Exercise details: Below are entries. Reproduce exactly the lines between the line holding "136.7 134.62 90))" and the line holding "116.135 148.24 90))", inclusive, and only those.

Data shown:
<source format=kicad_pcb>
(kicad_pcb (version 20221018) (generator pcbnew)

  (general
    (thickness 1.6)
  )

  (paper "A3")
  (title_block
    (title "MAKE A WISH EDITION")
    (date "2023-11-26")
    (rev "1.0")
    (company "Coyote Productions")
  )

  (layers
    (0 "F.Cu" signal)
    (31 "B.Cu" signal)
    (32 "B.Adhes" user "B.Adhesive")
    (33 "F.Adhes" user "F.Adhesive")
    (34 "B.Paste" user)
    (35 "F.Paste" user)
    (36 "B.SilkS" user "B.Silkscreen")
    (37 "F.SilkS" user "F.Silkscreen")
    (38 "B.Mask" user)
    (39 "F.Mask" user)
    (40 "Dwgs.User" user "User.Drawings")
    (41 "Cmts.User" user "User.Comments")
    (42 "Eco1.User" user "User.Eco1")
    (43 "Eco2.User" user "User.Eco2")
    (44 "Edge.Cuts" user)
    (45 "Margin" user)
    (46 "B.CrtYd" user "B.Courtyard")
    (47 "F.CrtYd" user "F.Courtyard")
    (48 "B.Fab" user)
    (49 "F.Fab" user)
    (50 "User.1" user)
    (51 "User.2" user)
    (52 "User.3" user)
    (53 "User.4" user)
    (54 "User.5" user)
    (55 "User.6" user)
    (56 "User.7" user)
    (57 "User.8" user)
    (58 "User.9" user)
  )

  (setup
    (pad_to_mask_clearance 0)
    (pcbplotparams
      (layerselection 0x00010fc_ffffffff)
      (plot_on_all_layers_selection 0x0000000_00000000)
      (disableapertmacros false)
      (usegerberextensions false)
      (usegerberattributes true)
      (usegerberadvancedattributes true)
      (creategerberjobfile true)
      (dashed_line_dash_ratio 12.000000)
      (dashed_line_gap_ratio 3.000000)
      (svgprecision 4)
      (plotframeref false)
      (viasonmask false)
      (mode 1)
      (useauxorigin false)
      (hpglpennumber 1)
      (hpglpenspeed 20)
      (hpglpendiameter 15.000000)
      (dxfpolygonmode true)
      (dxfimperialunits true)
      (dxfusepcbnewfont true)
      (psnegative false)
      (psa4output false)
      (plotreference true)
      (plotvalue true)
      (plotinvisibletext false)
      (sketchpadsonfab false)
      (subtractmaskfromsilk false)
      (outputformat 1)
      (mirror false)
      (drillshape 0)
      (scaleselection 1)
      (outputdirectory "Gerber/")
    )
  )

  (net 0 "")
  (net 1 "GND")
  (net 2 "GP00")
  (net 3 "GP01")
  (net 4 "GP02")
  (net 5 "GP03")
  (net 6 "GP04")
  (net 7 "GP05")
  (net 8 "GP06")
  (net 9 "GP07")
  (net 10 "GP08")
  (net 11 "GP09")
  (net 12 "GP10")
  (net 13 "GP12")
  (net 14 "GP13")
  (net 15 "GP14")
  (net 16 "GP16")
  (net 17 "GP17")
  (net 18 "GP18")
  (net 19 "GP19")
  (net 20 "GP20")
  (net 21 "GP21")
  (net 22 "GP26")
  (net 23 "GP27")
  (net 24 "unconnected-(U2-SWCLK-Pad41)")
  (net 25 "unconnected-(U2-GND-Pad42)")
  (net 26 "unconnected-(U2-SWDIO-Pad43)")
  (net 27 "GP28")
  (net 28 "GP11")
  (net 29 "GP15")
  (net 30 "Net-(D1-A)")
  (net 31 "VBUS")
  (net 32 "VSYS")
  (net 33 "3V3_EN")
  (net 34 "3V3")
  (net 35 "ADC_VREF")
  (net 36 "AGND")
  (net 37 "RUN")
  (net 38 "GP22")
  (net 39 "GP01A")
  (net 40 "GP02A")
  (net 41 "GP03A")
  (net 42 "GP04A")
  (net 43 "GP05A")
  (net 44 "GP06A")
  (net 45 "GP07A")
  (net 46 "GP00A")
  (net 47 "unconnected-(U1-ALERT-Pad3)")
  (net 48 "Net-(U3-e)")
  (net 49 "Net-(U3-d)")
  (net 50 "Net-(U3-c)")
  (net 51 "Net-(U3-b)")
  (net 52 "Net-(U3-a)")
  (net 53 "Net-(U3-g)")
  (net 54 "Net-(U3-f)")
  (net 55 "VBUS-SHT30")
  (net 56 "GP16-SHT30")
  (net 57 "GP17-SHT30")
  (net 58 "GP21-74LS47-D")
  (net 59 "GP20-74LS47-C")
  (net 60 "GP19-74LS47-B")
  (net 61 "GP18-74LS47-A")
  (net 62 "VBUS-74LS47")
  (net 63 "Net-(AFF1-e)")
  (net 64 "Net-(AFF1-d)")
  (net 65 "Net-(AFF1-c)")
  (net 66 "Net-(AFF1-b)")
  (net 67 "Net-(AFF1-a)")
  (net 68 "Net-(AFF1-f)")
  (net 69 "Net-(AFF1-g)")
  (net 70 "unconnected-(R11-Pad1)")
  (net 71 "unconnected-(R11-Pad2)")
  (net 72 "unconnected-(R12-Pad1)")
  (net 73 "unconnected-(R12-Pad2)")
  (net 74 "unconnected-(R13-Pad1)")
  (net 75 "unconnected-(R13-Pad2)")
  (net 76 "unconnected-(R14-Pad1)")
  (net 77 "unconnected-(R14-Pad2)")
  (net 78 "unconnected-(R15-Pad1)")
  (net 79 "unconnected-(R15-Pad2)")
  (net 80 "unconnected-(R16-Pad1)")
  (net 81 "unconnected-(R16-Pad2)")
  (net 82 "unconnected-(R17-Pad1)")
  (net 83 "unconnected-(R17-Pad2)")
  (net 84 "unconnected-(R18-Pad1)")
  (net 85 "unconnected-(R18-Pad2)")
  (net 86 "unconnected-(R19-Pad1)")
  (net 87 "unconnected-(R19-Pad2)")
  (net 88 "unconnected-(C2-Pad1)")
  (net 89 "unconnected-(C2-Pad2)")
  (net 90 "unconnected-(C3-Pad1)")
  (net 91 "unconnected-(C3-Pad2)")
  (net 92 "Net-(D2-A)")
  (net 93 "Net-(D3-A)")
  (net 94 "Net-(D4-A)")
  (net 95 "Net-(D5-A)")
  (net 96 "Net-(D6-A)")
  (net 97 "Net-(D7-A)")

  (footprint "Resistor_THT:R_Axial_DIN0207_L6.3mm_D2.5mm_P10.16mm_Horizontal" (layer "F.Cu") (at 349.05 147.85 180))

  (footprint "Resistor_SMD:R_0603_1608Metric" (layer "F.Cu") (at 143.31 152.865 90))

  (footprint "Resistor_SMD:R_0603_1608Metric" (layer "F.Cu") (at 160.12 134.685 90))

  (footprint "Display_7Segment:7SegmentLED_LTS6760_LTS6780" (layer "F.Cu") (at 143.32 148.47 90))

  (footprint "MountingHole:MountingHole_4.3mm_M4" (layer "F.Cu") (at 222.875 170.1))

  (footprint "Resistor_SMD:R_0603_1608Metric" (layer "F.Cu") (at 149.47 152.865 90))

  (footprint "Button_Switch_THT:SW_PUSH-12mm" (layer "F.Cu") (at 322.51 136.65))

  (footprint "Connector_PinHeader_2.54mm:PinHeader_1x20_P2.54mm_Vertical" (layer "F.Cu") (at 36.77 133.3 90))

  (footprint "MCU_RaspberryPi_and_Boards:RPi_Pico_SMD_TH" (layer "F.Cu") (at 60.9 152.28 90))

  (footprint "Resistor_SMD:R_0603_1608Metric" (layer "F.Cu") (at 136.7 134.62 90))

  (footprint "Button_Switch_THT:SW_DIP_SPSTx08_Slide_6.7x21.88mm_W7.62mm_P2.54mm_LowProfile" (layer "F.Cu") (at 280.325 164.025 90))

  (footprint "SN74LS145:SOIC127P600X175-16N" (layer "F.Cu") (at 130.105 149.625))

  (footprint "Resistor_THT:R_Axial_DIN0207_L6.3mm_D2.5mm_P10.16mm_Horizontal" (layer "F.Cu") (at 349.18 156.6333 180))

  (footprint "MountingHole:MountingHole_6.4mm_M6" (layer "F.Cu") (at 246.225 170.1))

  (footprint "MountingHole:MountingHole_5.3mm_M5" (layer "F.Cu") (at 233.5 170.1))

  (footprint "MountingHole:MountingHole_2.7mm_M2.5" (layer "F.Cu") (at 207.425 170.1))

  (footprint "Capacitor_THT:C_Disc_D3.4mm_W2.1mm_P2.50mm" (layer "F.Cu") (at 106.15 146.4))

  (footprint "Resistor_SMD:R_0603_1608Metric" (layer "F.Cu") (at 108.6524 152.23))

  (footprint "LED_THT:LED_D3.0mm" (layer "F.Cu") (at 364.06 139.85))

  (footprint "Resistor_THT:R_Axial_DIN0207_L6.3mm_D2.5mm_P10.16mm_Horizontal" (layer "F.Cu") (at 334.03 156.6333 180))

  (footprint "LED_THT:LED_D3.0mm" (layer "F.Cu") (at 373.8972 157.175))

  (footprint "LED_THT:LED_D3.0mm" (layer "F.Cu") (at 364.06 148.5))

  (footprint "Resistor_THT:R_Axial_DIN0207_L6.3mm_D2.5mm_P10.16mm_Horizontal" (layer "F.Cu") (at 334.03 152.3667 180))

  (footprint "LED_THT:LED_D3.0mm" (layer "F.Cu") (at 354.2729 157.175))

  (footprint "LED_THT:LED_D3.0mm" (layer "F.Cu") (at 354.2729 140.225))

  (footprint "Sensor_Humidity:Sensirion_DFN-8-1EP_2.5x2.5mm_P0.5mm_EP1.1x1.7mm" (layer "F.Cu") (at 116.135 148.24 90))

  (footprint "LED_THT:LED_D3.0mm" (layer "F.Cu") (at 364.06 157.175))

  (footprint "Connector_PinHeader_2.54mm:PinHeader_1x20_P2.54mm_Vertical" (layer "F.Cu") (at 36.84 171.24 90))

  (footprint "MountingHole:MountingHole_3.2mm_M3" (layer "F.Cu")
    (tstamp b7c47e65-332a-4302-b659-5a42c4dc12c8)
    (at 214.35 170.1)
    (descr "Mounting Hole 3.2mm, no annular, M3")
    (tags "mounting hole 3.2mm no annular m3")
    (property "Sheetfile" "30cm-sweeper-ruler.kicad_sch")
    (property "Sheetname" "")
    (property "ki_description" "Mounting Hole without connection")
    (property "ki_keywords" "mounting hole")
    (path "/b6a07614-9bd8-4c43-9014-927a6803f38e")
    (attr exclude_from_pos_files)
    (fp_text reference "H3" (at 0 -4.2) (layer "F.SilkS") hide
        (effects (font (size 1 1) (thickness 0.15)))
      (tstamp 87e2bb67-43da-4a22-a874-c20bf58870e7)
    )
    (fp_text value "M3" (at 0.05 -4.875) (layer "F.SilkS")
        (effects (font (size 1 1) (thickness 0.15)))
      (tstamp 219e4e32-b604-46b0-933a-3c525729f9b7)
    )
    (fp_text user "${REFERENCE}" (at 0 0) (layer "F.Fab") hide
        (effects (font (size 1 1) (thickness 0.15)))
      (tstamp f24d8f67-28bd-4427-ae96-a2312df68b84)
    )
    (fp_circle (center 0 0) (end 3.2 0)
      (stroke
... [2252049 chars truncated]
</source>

Answer area:
  (footprint "Resistor_SMD:R_0603_1608Metric" (layer "F.Cu") (at 136.7 134.62 90))

  (footprint "Button_Switch_THT:SW_DIP_SPSTx08_Slide_6.7x21.88mm_W7.62mm_P2.54mm_LowProfile" (layer "F.Cu") (at 280.325 164.025 90))

  (footprint "SN74LS145:SOIC127P600X175-16N" (layer "F.Cu") (at 130.105 149.625))

  (footprint "Resistor_THT:R_Axial_DIN0207_L6.3mm_D2.5mm_P10.16mm_Horizontal" (layer "F.Cu") (at 349.18 156.6333 180))

  (footprint "MountingHole:MountingHole_6.4mm_M6" (layer "F.Cu") (at 246.225 170.1))

  (footprint "MountingHole:MountingHole_5.3mm_M5" (layer "F.Cu") (at 233.5 170.1))

  (footprint "MountingHole:MountingHole_2.7mm_M2.5" (layer "F.Cu") (at 207.425 170.1))

  (footprint "Capacitor_THT:C_Disc_D3.4mm_W2.1mm_P2.50mm" (layer "F.Cu") (at 106.15 146.4))

  (footprint "Resistor_SMD:R_0603_1608Metric" (layer "F.Cu") (at 108.6524 152.23))

  (footprint "LED_THT:LED_D3.0mm" (layer "F.Cu") (at 364.06 139.85))

  (footprint "Resistor_THT:R_Axial_DIN0207_L6.3mm_D2.5mm_P10.16mm_Horizontal" (layer "F.Cu") (at 334.03 156.6333 180))

  (footprint "LED_THT:LED_D3.0mm" (layer "F.Cu") (at 373.8972 157.175))

  (footprint "LED_THT:LED_D3.0mm" (layer "F.Cu") (at 364.06 148.5))

  (footprint "Resistor_THT:R_Axial_DIN0207_L6.3mm_D2.5mm_P10.16mm_Horizontal" (layer "F.Cu") (at 334.03 152.3667 180))

  (footprint "LED_THT:LED_D3.0mm" (layer "F.Cu") (at 354.2729 157.175))

  (footprint "LED_THT:LED_D3.0mm" (layer "F.Cu") (at 354.2729 140.225))

  (footprint "Sensor_Humidity:Sensirion_DFN-8-1EP_2.5x2.5mm_P0.5mm_EP1.1x1.7mm" (layer "F.Cu") (at 116.135 148.24 90))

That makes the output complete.